QUESTION 7.8. The research does appear to have observed a three-way interaction. To begin, let’s focus solely on the individual priming words (such as I, me, and mine). For these words, the researcher clearly observed a 2-way Culture x Target Word Favorability interaction. In the individual primes condition,
American participants responded more quickly to the positive target words than to the negative target words. In contrast, Japanese participants showed exactly the opposite tendency. That is, after being exposed to individual primes, they responded more quickly to negative than to positive words. This is not only an interaction. It is apparently a cross-over interaction. When it comes to individual self-views,
Americans appear to have favorable self-associations whereas the Japanese have unfavorable selfassociations.

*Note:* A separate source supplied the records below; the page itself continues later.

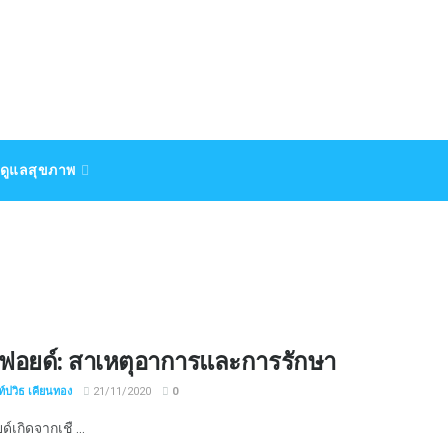
ดูแลสุขภาพ
ทฟอยด์: สาเหตุอาการและการรักษา
์ปวิธ เคียนทอง
21/11/2020
0
์เกิดจากเชื ...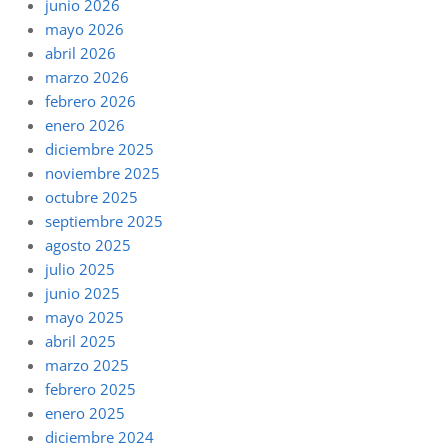
junio 2026
mayo 2026
abril 2026
marzo 2026
febrero 2026
enero 2026
diciembre 2025
noviembre 2025
octubre 2025
septiembre 2025
agosto 2025
julio 2025
junio 2025
mayo 2025
abril 2025
marzo 2025
febrero 2025
enero 2025
diciembre 2024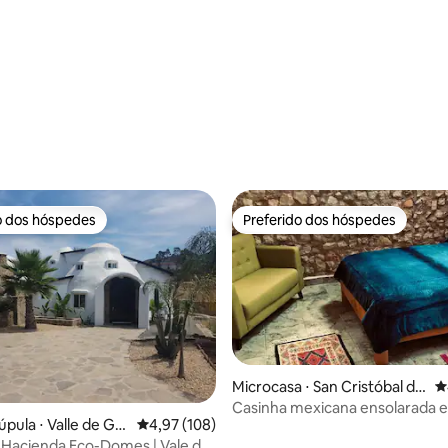
média de 5, 48 avaliações
o dos hóspedes
Preferido dos hóspedes
o dos hóspedes
Preferido dos hóspedes
Microcasa ⋅ San Cristóbal de
4
édia de 5, 288 avaliações
las Casas
Casinha mexicana ensolarada e
úpula ⋅ Valle de Gu
4,97 de uma avaliação média de 5, 108 avalia
4,97 (108)
confortável
 Hacienda Eco-Domes | Vale de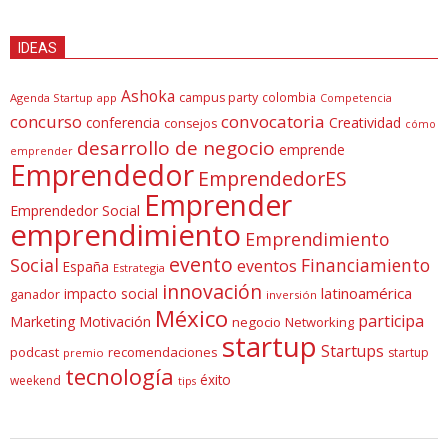
IDEAS
Ashoka
campus party
colombia
Agenda Startup
app
Competencia
concurso
convocatoria
conferencia
Creatividad
consejos
cómo
desarrollo de negocio
emprende
emprender
Emprendedor
EmprendedorES
Emprender
Emprendedor Social
emprendimiento
Emprendimiento
evento
Social
Financiamiento
eventos
España
Estrategia
innovación
latinoamérica
impacto social
ganador
inversión
México
participa
Marketing
Motivación
negocio
Networking
startup
Startups
podcast
recomendaciones
startup
premio
tecnología
éxito
weekend
tips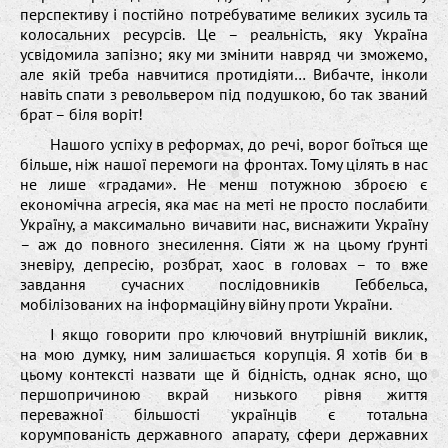
перспективу і постійно потребуватиме великих зусиль та
колосальних ресурсів. Це – реальність, яку Україна
усвідомила запізно; яку ми змінити навряд чи зможемо,
але якій треба навчитися протидіяти… Вибачте, інколи
навіть спати з револьвером під подушкою, бо так званий
брат – біля воріт!
Нашого успіху в реформах, до речі, ворог боїться ще
більше, ніж нашої перемоги на фронтах. Тому цілять в нас
не лише «градами». Не менш потужною зброєю є
економічна агресія, яка має на меті не просто послабити
Україну, а максимально вичавити нас, виснажити Україну
– аж до повного знесилення. Сіяти ж на цьому ґрунті
зневіру, депресію, розбрат, хаос в головах – то вже
завдання сучасних послідовників Геббельса,
мобілізованих на інформаційну війну проти України.
І якщо говорити про ключовий внутрішній виклик,
на мою думку, ним залишається корупція. Я хотів би в
цьому контексті назвати ще й бідність, однак ясно, що
першопричиною вкрай низького рівня життя
переважної більшості українців є тотальна
корумпованість державного апарату, сфери державних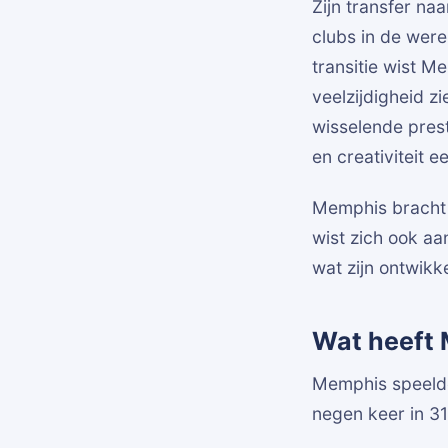
Zijn transfer n
clubs in de were
transitie wist M
veelzijdigheid z
wisselende prest
en creativiteit e
Memphis bracht b
wist zich ook aa
wat zijn ontwikke
Wat heeft 
Memphis speelde
negen keer in 31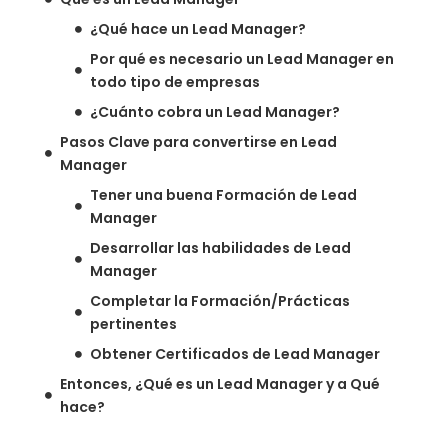
¿Qué hace un Lead Manager?
Por qué es necesario un Lead Manager en
todo tipo de empresas
¿Cuánto cobra un Lead Manager?
Pasos Clave para convertirse en Lead
Manager
Tener una buena Formación de Lead
Manager
Desarrollar las habilidades de Lead
Manager
Completar la Formación/Prácticas
pertinentes
Obtener Certificados de Lead Manager
Entonces, ¿Qué es un Lead Manager y a Qué
hace?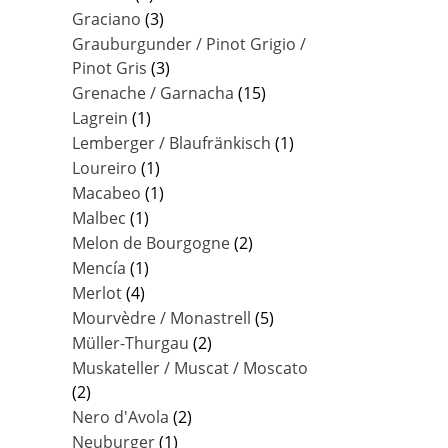
Graciano
(3)
Grauburgunder / Pinot Grigio /
Pinot Gris
(3)
Grenache / Garnacha
(15)
Lagrein
(1)
Lemberger / Blaufränkisch
(1)
Loureiro
(1)
Macabeo
(1)
Malbec
(1)
Melon de Bourgogne
(2)
Mencía
(1)
Merlot
(4)
Mourvèdre / Monastrell
(5)
Müller-Thurgau
(2)
Muskateller / Muscat / Moscato
(2)
Nero d'Avola
(2)
Neuburger
(1)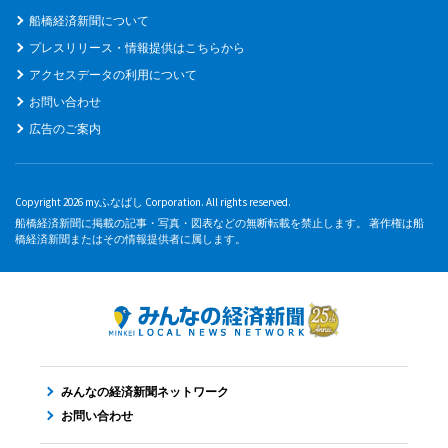
船橋経済新聞について
プレスリリース・情報提供はこちらから
アクセスデータの利用について
お問い合わせ
広告のご案内
Copyright 2026 myふなばし Corporation. All rights reserved.
船橋経済新聞に掲載の記事・写真・図表などの無断転載を禁止します。 著作権は船
橋経済新聞またはその情報提供者に属します。
みんなの経済新聞ネットワーク
お問い合わせ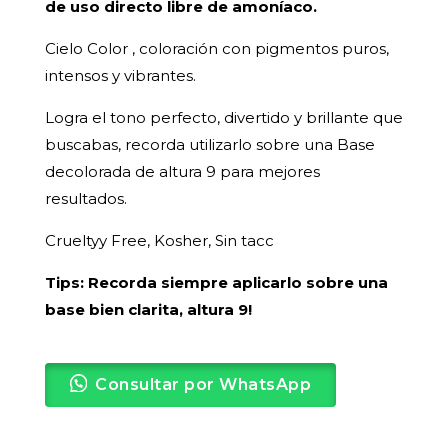
de uso directo libre de amoníaco.
Cielo Color , coloración con pigmentos puros,
intensos y vibrantes.
Logra el tono perfecto, divertido y brillante que
buscabas, recorda utilizarlo sobre una Base
decolorada de altura 9 para mejores
resultados.
Crueltyy Free, Kosher, Sin tacc
Tips: Recorda siempre aplicarlo sobre una
base bien clarita, altura 9!
Consultar por WhatsApp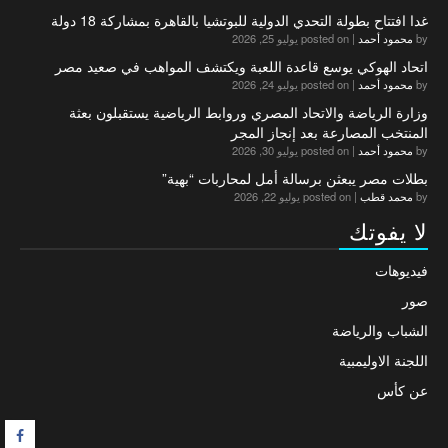
غدا افتتاح بطولة التحدي الدولية للبوتشيا بالقاهرة بمشاركة 18 دولة
by
محمود أحمد
|
posted on يوليو 25, 2026
اتحاد الهوكي يوسع قاعدة اللعبة ويكتشف المواهب في صعيد مصر
by
محمود أحمد
|
posted on يوليو 24, 2026
وزارة الرياضة والاتحاد المصري وروابط الرياضية يستقبلون بعثة
المنتخب المصارعة بعد إنجاز المجر
by
محمود أحمد
|
posted on يوليو 30, 2026
بطلات مصر يبعثن برسالة أمل لمحاربات “بهية”
by
محمد قطب
|
posted on يوليو 22, 2026
لا يفوتك
فيديوهات
صور
الشباب والرياضة
اللجنة الاوليمبية
عن كأس
F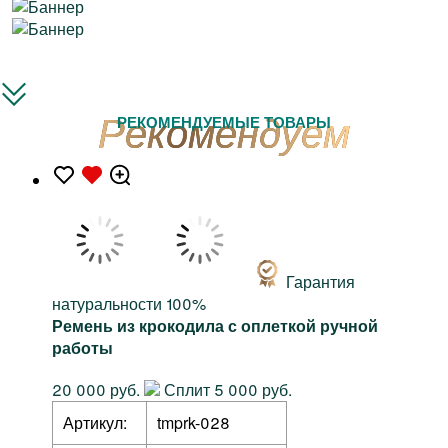
РЕКОМЕНДУЕМЫЕ ТОВАРЫ
Гарантия
натуральности 100%
Ремень из крокодила с оплеткой ручной
работы
20 000 руб.
Сплит 5 000 руб.
Артикул:
tmprk-028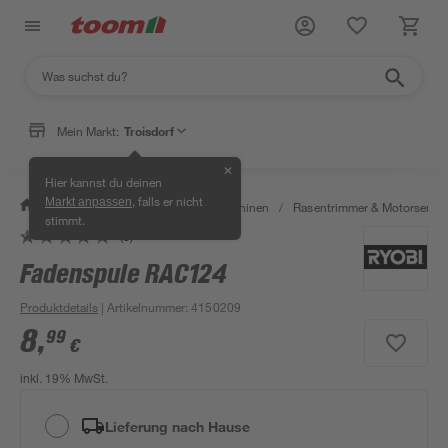
Mein Markt:
Troisdorf
✕
Hier kannst du deinen
, falls er nicht
Markt anpassen
/
Garten & Freizeit
/
Gartenmaschinen
/
Rasentrimmer & Motorsense
stimmt.
(3)
Fadenspule RAC124
Produktdetails
| Artikelnummer
:
4150209
8
,
99
€
inkl. 19% MwSt.
Lieferung nach Hause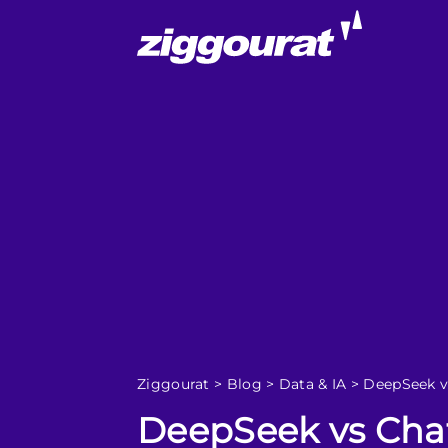
Ziggourat
>
Blog
>
Data & IA
>
DeepSeek vs
DeepSeek vs ChatG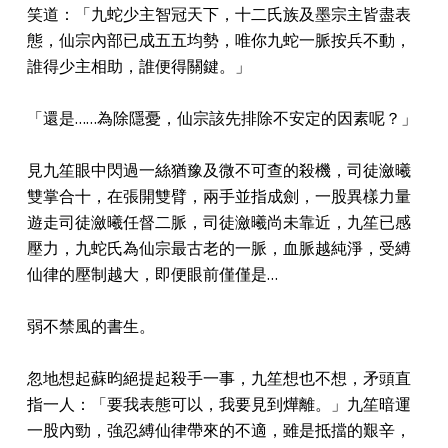
笑道：「九蛇少主智冠天下，十二氏族及墨宗主皆盡表
態，仙宗內部已成五五均勢，唯你九蛇一脈按兵不動，
誰得少主相助，誰便得關鍵。」
「還是……為除隱憂，仙宗該先排除不安定的因素呢？」
見九笙眼中閃過一絲猶豫及微不可查的殺機，司徒瀲曦
雙掌合十，在張開雙臂，兩手並指成劍，一股異樣力量
遊走司徒瀲曦任督二脈，司徒瀲曦尚未靠近，九笙已感
壓力，九蛇氏為仙宗最古老的一脈，血脈越純淨，受縛
仙律的壓制越大，即便眼前僅僅是…
弱不禁風的書生。
忽地想起蘇昀絕提起殺手一事，九笙想也不想，矛頭直
指一人：「要我表態可以，我要見到燁離。」九笙暗運
一股內勁，強忍縛仙律帶來的不適，雖是抵擋的艱辛，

This tendency for Americans to be much more self-enhancing than the Japanese disappears, and even reverses somewhat, when we focus on group rather than individual primes. In the case of the group primes, there might be an interaction, too, but if so, it would be very roughly the opposite of the first interaction. Compared with American participants, Japanese participants showed an even more exaggerated tendency to respond more quickly to the favorable targets after having just been primed with group identity words (we, us, or ours).